Timothy Muskatell is the star of the film, and not just in the traditional sense of "he has the most screen time." Everything centers around him and his decisions, and he handles this role with ease. He handles the transitions from depressed to angry to drunk to pitiful and every combination of the above flawlessly, and you really start to feel for the character that he plays. You may not like him - he's certainly not a saint - but you will feel for him as things move along. Trent Haaga also shows up, a man that some of you may have seen in various other low-budget movies (he's been in quite a few). He doesn't get a whole lot of screen time, but he's highly enjoyable (as always) when he does get some time to shine. Finally, there's Joseph Pilato (the ever-lovable Rhodes from Day of the Dead), turning in the role of an asshole boss which isn't quite as venomous as his character in Day, but fans of the Romero series will definitely get a kick out of seeing him spewing insults and obscenities at someone once again.

If you're interested in a zombie film that does things a little differently and shys away from the massive body count in favor of an intriguing storyline, pick this one up. It's definitely not what I expected, but sometimes, that is a very good thing. 8/10.
Recommended Movies
Easter Bunny, Kill! Kill! Unspeakable Zombiegeddon Deadgirl Dead & Rotting Die And Let Live Zombies! Zombies! Zombies! Slices
Christopher #1: Christopher - added 11/26/2006, 04:59 AM
Same fellow directed another film called Unspeakable. Which is a much better film as long as you ignore the ending. Not to say it's a weak ending, you just wouldn't appreciate it that much.

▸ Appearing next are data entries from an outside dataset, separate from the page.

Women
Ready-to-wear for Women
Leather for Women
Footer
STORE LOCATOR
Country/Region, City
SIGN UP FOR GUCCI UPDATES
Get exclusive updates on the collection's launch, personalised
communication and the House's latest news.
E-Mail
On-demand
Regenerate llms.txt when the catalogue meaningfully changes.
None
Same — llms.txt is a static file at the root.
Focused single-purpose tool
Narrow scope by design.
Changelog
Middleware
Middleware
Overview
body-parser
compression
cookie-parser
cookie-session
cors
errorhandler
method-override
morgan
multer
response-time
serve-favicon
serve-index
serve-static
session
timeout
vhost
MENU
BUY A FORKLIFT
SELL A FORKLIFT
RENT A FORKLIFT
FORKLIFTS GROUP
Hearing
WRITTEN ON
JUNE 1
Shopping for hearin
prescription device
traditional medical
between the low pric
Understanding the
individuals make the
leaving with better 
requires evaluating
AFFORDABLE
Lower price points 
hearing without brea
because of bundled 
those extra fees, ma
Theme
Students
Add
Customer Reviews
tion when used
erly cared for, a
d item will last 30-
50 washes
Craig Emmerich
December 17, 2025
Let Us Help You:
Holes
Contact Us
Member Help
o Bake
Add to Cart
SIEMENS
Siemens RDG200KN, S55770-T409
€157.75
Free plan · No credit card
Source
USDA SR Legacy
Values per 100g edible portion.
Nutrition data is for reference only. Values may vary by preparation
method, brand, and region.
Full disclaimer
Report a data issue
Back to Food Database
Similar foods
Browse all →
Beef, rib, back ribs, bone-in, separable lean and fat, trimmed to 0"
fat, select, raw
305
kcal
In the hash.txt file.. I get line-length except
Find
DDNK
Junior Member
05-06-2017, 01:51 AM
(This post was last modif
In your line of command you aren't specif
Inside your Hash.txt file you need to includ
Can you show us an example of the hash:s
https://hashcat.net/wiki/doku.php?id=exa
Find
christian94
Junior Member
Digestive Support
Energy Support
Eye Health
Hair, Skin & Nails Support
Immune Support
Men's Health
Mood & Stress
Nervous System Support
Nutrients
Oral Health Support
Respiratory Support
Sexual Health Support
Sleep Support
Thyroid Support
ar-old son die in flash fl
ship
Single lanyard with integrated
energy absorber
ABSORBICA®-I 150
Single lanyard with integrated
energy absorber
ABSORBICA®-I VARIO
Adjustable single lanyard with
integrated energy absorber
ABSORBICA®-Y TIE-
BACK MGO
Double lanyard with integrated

Chad #2: Chad - added 11/26/2006, 02:20 PM
Got that one all Netflix'd up via the Troma Triple B-Header: Vol. 3 set.
Ginose #3: Ginose - added 03/12/2007, 08:51 PM
Chad Ferrin is one of the most talented directors riding the indie circuit. I own both "Unspeakable" and "The Ghouls" and I love 'em both so much... I really need to see "Easter Bunny, Kill! Kill!" as soon as possible.
Ferrin's got a really distinct directing style... that aqnd he doesn't care who he offends... gotta love that in a director.